──────── Texto del ejercicio ────────
El vizconde de Valmont resultó ser finalmente un hombre extremo, capaz de odiar y de amar intensamente, sin término medio. Parecía un auténtico misógino, aunque quizá sólo tratase de crearse una coraza que le impidiera sentir más de la cuenta. Tomarse el amor como un simple juego siempre es mucho más divertido que dejarse invadir por él y encontrarse quizá desvalido, indefenso. Es mejor hacer daño antes de que se lo puedan hacer a él. Usaba a las mujeres, no las trataba como a seres humanos: a cada una le asignaba una función, cada una le servía para una cosa.
A mí antes este personaje me producía cierta fascinación. Ahora me parece un ser inquietante y sombrío. Qué pretendería demostrar a los demás y a sí mismo. A cierta clase de personas que tienen grandes complejos les da por creer que son dueños de las situaciones usando el mal, porque la consideran un arma poderosa y piensan que son más fuertes así, cuando es todo lo contrario. Al final sólo consiguen dar una imagen patética y ridícula de sí mismos. Se montan una mentira tras otras, y toda su vida se basa en ficciones, no hay nada auténtico en ellos.
────────
- **Ejercicios propuestos**:
a) Responde a estas preguntas sobre el texto acerca del vizconde de Valmont:
(i) ¿Qué le asignaba Valmont a cada mujer?
(ii) ¿Qué le producía antes este personaje a quien escribe?
(iii) ¿En qué se basa toda la vida de las personas con grandes complejos que describe el texto?
b) Prosigue el texto sobre el vizconde de Valmont a partir de su última oración.
Las líneas no desempeñan ningún papel en esto.
──────── Extractos de líneas ────────
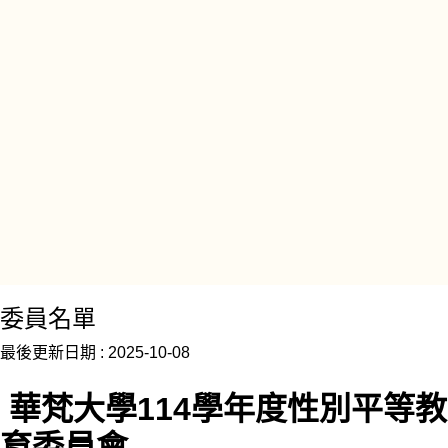
委員名單
最後更新日期 :
2025-10-08
華梵大學114學年度性別平等教
育委員會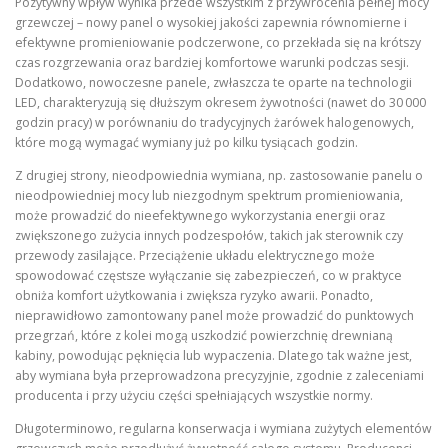
Pozytywny wpływ wynika przede wszystkim z przywrócenia pełnej mocy
grzewczej – nowy panel o wysokiej jakości zapewnia równomierne i
efektywne promieniowanie podczerwone, co przekłada się na krótszy
czas rozgrzewania oraz bardziej komfortowe warunki podczas sesji.
Dodatkowo, nowoczesne panele, zwłaszcza te oparte na technologii
LED, charakteryzują się dłuższym okresem żywotności (nawet do 30 000
godzin pracy) w porównaniu do tradycyjnych żarówek halogenowych,
które mogą wymagać wymiany już po kilku tysiącach godzin.
Z drugiej strony, nieodpowiednia wymiana, np. zastosowanie panelu o
nieodpowiedniej mocy lub niezgodnym spektrum promieniowania,
może prowadzić do nieefektywnego wykorzystania energii oraz
zwiększonego zużycia innych podzespołów, takich jak sterownik czy
przewody zasilające. Przeciążenie układu elektrycznego może
spowodować częstsze wyłączanie się zabezpieczeń, co w praktyce
obniża komfort użytkowania i zwiększa ryzyko awarii. Ponadto,
nieprawidłowo zamontowany panel może prowadzić do punktowych
przegrzań, które z kolei mogą uszkodzić powierzchnię drewnianą
kabiny, powodując pęknięcia lub wypaczenia. Dlatego tak ważne jest,
aby wymiana była przeprowadzona precyzyjnie, zgodnie z zaleceniami
producenta i przy użyciu części spełniających wszystkie normy.
Długoterminowo, regularna konserwacja i wymiana zużytych elementów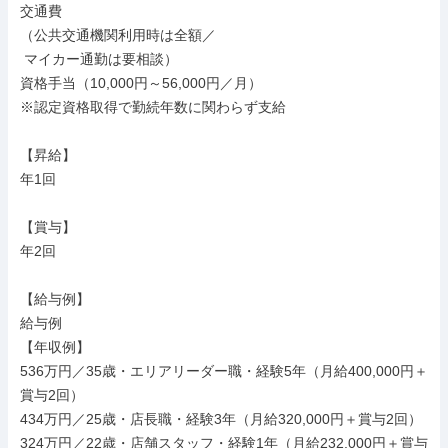
交通費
────────
- **Respuestas esperadas**:
a)
(i) Le asignaba una función.
(ii) Le producía cierta fascinación.
(iii) Se basa en ficciones.

b)
Es evidente que una persona con una mente sana es capaz de dar y recibir amor de forma fluida y natural. Lo demás son perversiones.
Pienso que pasar por una experiencia como ésta no necesariamente tiene que acabar en tragedia, pero sí resulta complicado sobrevivir a ella sin que se le quiten a uno bastante las ganas de seguir existiendo.
Porque ahora sé que vizcondes de Valmont hay muchos, pero hombres de verdad muy pocos.